Text-based design files:
..............................

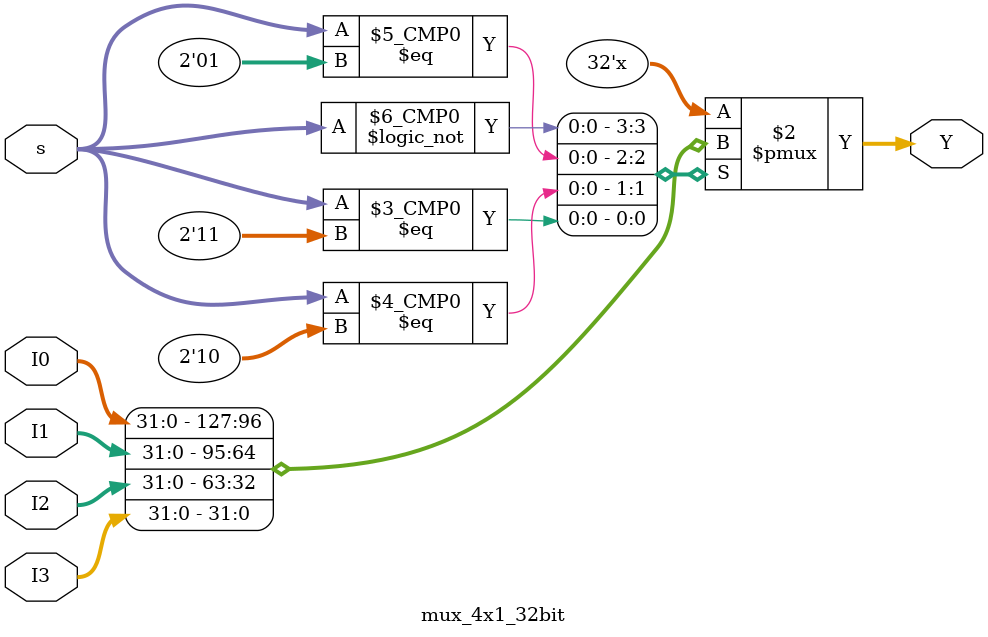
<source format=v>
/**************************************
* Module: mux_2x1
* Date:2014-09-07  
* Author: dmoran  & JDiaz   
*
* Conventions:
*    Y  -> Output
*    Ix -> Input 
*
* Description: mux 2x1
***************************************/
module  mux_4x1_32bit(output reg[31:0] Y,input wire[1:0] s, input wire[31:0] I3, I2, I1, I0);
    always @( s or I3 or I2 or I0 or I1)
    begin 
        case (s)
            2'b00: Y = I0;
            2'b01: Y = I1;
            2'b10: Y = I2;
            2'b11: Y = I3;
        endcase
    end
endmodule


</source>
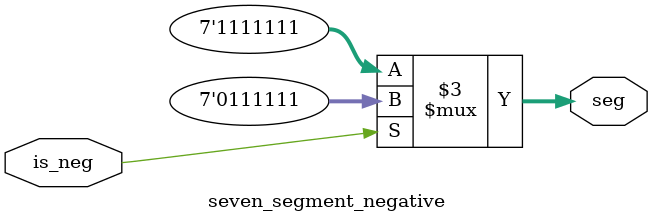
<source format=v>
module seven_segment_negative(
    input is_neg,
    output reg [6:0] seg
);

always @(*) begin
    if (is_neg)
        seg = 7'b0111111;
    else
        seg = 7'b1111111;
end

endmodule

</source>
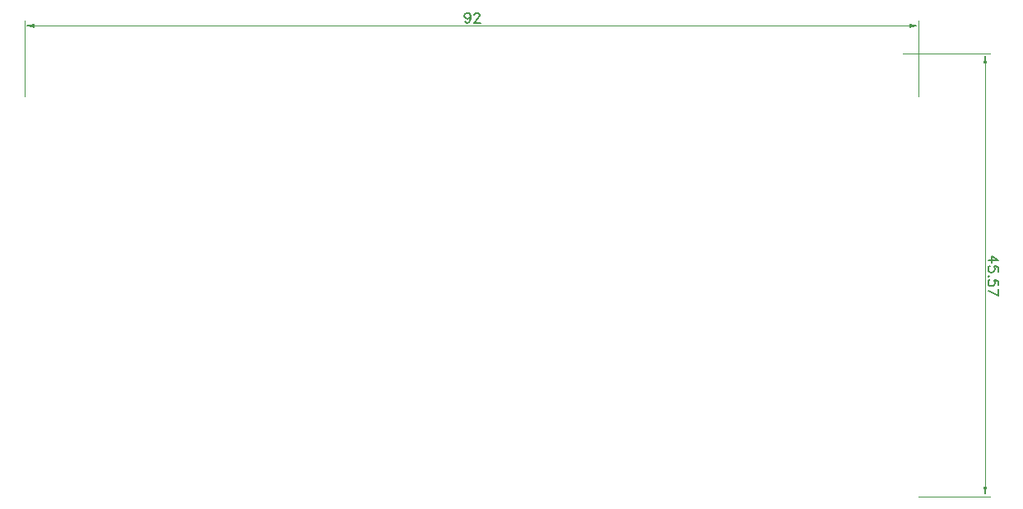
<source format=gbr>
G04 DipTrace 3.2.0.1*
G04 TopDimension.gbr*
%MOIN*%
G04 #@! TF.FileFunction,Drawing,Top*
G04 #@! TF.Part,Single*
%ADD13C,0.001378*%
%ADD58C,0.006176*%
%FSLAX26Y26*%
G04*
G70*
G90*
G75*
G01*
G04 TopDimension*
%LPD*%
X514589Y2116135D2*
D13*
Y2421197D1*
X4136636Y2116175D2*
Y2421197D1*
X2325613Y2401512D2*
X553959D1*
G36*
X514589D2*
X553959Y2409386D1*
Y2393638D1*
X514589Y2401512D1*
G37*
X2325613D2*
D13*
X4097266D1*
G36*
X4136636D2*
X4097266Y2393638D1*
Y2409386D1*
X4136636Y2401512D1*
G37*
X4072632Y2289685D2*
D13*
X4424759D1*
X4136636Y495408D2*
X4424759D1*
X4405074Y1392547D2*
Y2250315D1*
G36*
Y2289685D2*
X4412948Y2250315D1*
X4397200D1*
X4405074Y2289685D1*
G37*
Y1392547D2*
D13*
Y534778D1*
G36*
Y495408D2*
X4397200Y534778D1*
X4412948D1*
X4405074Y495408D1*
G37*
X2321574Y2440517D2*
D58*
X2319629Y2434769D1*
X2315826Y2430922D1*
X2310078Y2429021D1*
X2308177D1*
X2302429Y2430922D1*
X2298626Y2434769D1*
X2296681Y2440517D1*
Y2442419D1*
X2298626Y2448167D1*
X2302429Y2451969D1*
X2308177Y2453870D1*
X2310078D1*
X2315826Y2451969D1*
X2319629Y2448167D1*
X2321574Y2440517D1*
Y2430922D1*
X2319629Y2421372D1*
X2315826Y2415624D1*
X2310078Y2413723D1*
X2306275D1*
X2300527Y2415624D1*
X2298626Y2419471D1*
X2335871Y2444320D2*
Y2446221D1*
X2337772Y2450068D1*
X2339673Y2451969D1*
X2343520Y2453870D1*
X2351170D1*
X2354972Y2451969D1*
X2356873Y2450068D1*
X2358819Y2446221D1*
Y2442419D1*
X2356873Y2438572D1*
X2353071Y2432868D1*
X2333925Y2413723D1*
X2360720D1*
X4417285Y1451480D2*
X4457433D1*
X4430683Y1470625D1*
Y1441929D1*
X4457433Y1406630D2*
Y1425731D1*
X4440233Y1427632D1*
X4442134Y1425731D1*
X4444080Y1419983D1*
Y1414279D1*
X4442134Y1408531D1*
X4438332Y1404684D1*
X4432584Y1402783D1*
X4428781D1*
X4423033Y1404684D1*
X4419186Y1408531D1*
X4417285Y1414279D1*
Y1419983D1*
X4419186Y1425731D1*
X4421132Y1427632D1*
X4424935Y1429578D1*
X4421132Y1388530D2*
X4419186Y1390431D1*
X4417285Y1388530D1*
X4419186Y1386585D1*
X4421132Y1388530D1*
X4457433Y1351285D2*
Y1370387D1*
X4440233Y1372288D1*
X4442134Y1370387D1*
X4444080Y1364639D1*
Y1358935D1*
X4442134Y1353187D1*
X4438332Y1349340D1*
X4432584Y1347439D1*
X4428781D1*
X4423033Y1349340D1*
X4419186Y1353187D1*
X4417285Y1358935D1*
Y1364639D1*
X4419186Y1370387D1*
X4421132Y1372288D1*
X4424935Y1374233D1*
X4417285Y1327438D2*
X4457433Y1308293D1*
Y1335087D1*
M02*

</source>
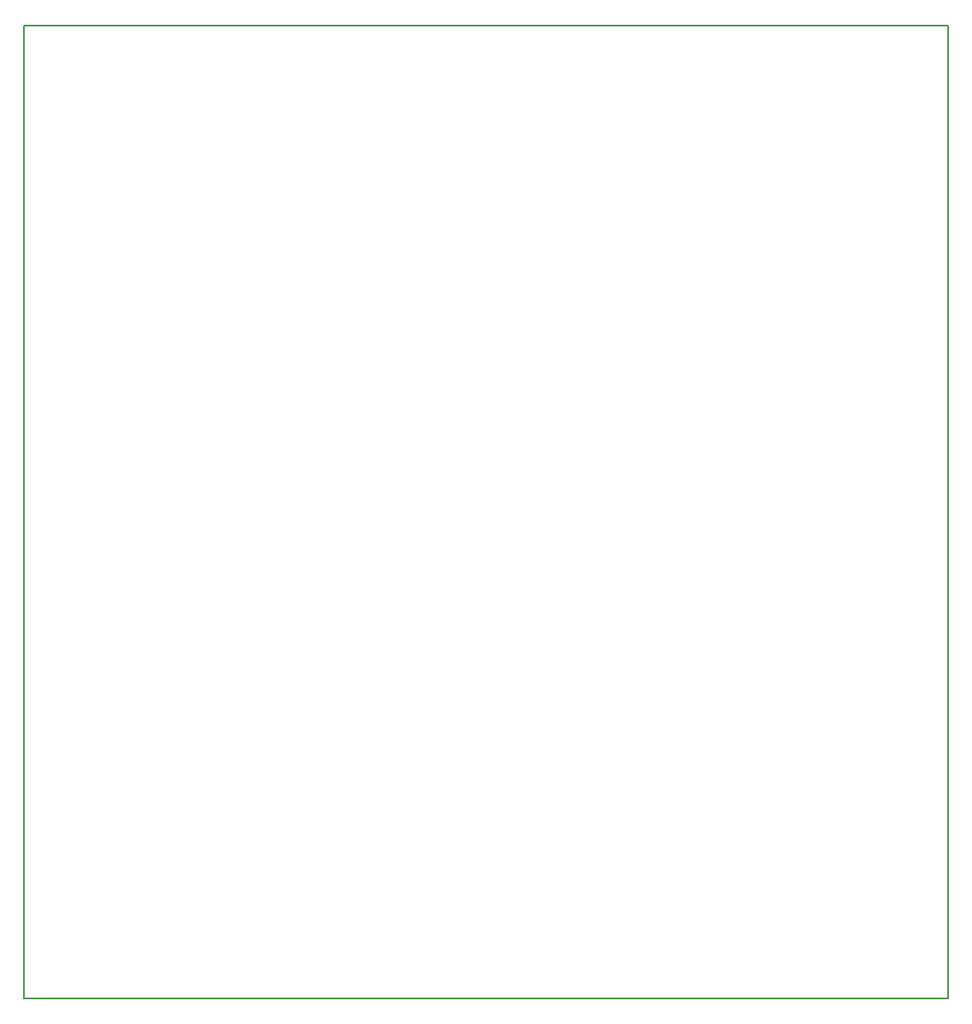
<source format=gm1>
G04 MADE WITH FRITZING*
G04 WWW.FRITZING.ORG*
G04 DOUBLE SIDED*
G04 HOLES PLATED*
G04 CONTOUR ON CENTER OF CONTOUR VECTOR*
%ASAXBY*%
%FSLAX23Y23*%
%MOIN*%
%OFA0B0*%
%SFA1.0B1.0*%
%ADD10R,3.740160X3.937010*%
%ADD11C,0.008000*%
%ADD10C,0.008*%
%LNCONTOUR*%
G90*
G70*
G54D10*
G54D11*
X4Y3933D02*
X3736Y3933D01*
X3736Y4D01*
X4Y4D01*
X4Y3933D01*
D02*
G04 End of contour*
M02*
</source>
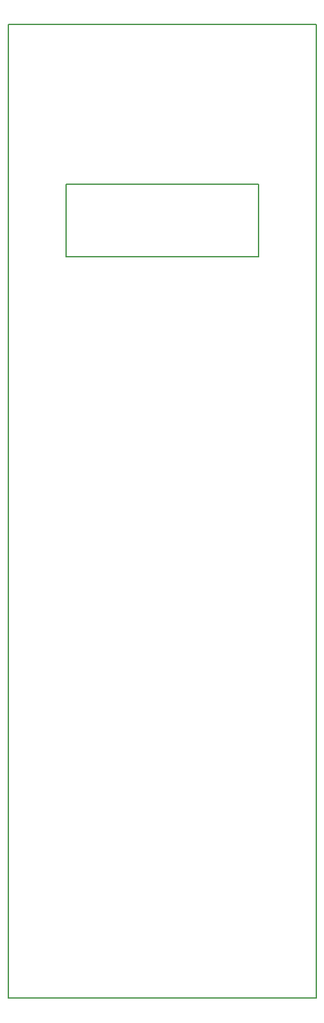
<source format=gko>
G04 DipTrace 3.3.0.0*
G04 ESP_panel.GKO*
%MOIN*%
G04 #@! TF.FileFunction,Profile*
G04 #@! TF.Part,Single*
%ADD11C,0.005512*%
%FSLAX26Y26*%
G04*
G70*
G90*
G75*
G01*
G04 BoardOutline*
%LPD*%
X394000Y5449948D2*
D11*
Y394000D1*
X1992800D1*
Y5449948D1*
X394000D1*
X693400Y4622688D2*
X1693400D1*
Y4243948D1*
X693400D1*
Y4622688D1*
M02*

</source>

..............................

Check the entries above line by line and return each one containing the word "FRITZING".

**Reply**:
G04 MADE WITH FRITZING*
G04 WWW.FRITZING.ORG*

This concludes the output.